Oireachtas Joint and Select Committees
Wednesday, 7 December 2016
Joint Oireachtas Committee on Arts, Heritage, Regional, Rural and Gaeltacht Affairs
Sustaining Viable Rural Communities: Discussion (Resumed)
9:00 am
Ms Patricia Bourke:
Looking globally to put it together, we need to adopt a whole of health model. We tend to adopt a medical model where we look at someone with an ailment such as diabetes and often do not look at the holistic aspects of his or her health. I agree we need good Government policies. We have a lot of good Government policies but there is a need to look at local needs. There are good pockets of best practice out there but they are not consistent across the country. There is a need to look at what is working well to see can that be expanded out to other places. Rather than reinventing the wheel, we need to be doing that.
In regard to peer support, a lot of the peer support initiatives are funded on a project-by-project basis which in the long term is not the best. It needs to have a funding stream. Not only is it empowering those who are suffering with mental health difficulties, but it is becoming a whole of community approach. We need to be embracing a whole of population approach. We tend to focus on the elderly, the youth, etc. What we are talking about here is the whole of community. There is quite a lot of research. We are talking about families struggling because either older people are disconnected from them or are, as shown in The Irish LongituDinal Study on Ageing, TILDA, from Trinity College, with failing health, having to provide the child care because couples or single parents cannot afford the child care costs. There is a need to look at the child care costs and whether families can be supported to become families again. Whether it is LGBT families or whatever, families have changed and we have got to open our thinking.
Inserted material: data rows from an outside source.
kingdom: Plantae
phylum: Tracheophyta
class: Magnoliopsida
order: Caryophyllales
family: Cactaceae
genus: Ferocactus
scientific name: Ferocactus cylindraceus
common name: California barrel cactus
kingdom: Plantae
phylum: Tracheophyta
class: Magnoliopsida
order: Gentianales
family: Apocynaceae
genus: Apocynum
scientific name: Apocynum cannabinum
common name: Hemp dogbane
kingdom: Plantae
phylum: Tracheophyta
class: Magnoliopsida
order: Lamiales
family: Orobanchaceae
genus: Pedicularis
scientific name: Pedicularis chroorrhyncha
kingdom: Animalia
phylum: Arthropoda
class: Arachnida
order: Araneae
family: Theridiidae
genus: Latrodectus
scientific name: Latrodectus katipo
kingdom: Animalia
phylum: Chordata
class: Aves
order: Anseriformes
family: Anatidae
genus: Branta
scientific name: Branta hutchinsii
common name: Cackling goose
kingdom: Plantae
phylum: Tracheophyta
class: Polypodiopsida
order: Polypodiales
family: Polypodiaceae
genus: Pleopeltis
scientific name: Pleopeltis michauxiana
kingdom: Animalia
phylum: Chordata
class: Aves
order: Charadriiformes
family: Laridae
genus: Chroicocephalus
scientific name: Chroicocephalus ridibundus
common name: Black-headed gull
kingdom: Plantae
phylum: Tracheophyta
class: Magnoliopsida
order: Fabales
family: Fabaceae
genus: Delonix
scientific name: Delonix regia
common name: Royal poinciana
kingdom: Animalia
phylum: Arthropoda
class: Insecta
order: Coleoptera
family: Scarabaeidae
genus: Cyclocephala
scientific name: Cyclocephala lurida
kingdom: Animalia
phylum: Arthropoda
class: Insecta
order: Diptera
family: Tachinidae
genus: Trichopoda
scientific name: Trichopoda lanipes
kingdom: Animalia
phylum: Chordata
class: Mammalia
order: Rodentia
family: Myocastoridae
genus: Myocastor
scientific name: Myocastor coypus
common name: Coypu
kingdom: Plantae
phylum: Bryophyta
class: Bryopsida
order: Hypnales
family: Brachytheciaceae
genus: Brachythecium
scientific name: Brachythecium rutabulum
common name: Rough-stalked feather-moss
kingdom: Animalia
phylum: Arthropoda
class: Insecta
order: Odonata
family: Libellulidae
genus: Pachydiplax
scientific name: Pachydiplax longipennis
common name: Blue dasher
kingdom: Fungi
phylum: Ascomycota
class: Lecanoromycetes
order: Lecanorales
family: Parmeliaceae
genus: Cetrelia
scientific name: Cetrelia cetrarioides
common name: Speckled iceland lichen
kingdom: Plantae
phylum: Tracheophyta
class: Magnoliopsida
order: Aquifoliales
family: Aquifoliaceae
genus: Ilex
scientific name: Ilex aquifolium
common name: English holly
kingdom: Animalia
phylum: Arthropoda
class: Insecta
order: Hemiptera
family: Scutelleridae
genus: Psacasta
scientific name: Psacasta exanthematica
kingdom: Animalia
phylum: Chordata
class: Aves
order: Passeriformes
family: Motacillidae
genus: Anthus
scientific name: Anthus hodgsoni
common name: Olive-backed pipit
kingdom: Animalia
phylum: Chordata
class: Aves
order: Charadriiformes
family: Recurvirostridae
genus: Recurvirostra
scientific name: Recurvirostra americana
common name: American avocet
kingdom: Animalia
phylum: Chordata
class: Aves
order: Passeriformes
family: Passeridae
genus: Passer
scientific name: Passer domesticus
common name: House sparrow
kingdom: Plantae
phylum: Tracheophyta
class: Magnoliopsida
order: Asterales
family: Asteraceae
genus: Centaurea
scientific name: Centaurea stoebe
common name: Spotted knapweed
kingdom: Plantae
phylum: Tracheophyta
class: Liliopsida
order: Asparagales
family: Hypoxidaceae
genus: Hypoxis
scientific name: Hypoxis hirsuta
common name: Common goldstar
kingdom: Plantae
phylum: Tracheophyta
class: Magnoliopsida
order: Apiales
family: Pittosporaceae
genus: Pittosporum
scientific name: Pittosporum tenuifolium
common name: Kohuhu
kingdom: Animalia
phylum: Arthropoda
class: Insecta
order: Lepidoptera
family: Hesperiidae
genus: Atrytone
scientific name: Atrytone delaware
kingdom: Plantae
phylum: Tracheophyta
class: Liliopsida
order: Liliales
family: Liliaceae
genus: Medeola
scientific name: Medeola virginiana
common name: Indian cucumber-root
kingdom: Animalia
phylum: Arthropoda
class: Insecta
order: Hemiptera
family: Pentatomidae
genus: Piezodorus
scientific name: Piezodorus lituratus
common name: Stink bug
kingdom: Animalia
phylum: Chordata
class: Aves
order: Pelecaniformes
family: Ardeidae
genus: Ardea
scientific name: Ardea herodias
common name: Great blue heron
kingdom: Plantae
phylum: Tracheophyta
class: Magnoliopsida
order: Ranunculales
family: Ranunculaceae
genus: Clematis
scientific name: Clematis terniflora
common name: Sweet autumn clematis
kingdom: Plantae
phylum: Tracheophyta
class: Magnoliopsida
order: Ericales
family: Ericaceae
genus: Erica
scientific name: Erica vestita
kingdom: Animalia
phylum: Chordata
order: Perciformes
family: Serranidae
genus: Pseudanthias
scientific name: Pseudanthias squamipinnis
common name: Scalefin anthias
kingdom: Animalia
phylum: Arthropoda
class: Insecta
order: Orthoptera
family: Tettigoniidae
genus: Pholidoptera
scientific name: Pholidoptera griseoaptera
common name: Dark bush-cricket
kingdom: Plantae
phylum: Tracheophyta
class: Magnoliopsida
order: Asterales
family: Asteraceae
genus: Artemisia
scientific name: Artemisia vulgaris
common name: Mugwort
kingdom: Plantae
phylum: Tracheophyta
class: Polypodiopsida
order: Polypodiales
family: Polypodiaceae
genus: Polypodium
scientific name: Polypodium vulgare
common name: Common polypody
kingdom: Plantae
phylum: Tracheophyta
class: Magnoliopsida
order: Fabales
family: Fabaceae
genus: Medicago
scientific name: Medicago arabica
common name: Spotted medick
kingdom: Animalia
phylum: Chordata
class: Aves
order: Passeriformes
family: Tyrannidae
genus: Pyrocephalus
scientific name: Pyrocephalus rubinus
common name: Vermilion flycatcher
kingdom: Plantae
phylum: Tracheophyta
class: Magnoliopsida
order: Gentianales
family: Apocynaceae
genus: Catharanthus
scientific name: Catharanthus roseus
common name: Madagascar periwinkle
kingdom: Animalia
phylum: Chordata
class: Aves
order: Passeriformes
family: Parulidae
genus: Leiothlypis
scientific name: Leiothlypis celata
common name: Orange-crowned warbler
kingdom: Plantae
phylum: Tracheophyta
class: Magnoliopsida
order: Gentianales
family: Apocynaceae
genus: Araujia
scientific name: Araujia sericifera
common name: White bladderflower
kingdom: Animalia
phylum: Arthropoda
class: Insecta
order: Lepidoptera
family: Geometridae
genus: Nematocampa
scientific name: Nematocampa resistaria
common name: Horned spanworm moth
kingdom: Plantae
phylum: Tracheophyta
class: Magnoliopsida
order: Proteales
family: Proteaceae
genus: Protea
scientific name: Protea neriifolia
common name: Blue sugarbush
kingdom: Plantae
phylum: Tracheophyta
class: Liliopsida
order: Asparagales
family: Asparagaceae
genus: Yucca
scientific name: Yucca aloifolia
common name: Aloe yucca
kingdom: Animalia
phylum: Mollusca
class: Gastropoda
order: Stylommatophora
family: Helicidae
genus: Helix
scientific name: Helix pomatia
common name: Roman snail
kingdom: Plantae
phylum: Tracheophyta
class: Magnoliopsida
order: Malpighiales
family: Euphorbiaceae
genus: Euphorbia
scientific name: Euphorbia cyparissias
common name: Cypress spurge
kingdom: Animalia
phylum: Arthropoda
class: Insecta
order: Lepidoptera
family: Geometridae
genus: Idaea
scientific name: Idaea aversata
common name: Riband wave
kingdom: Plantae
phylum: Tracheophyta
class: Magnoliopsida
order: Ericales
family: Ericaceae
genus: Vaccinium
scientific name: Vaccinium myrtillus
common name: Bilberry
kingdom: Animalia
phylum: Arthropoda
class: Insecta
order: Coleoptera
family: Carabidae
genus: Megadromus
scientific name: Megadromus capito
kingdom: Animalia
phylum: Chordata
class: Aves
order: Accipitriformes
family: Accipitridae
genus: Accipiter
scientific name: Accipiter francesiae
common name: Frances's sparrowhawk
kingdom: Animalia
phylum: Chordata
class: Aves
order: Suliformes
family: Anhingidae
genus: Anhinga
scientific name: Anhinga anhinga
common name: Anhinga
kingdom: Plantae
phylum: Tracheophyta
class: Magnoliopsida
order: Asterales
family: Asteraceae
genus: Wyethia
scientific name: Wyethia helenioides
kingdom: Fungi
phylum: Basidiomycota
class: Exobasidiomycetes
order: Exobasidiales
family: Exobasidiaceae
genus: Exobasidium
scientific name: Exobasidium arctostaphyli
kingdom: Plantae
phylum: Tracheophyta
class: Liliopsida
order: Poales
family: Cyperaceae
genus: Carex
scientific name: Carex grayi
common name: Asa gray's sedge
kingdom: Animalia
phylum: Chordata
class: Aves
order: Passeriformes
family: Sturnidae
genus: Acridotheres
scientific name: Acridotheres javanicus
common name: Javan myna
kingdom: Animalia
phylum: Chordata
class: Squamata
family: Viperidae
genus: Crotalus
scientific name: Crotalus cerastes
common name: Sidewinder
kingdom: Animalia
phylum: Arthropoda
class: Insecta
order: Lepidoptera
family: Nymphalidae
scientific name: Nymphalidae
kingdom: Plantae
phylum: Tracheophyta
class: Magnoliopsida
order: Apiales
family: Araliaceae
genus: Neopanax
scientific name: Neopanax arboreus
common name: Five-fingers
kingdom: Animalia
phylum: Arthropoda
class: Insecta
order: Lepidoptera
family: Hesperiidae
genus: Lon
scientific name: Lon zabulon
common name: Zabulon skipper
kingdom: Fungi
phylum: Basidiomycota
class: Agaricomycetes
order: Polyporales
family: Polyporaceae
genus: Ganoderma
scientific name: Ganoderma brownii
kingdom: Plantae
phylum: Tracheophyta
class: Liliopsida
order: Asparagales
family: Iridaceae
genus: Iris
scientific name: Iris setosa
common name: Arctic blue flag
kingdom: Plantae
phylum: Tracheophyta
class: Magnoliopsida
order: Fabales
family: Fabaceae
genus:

I take on board the point about stigma. Ireland is not fully out of the stigma category, even with the huge amount of work on mental health with the Little Things campaign and our own Five Ways to Well-being, which is based on the NEF report. Members all will have seen the media coverage of the recent statistics on the Little Things campaign. In 2015, 81% of people still saw stigma when it comes to mental health - they will still have a problem with that - 35% found it difficult to talk to someone even at this stage and 55% stated that they would not want people to know if they themselves experienced a mental health problem. That relates to mental health where it is talked about a lot. I can totally empathise. We have not yet fully opened our minds in Ireland and we need to move towards that.
The inter-generational piece needs to be looked at. We have to accept it is not a case of one size fits all. I have worked in different sectors and I have come across young 90 year olds and old 50 year olds. It is not a case that one size fits all.
On the transport issue, I agree that we need to be looking elsewhere outside of Ireland as well. In London, for instance, they call it Dial-a-Ride. They telephone when they want to go to an appointment and they have a set-up with a local taxi service. Maybe we need to be looking at other ways of looking at local resources. While I do not have all the answers, there have to be other ways of doing it.
Going back to the peer support networks, historically, community development used fund a lot of that. There needs to be clear funding around that. Whether through the local authority, the community, the Department of Social Protection, DSP, or wherever, it needs to be looked at.
On the care teams, this is about lack of consistency. Some HSE areas are up to full complement; others are not. The HSE is trying to source staff. I recognise that the HSE is encountering difficulties in trying to source staff. It is not from a lack of trying. However, that is not easy for those on the ground who do not have the services.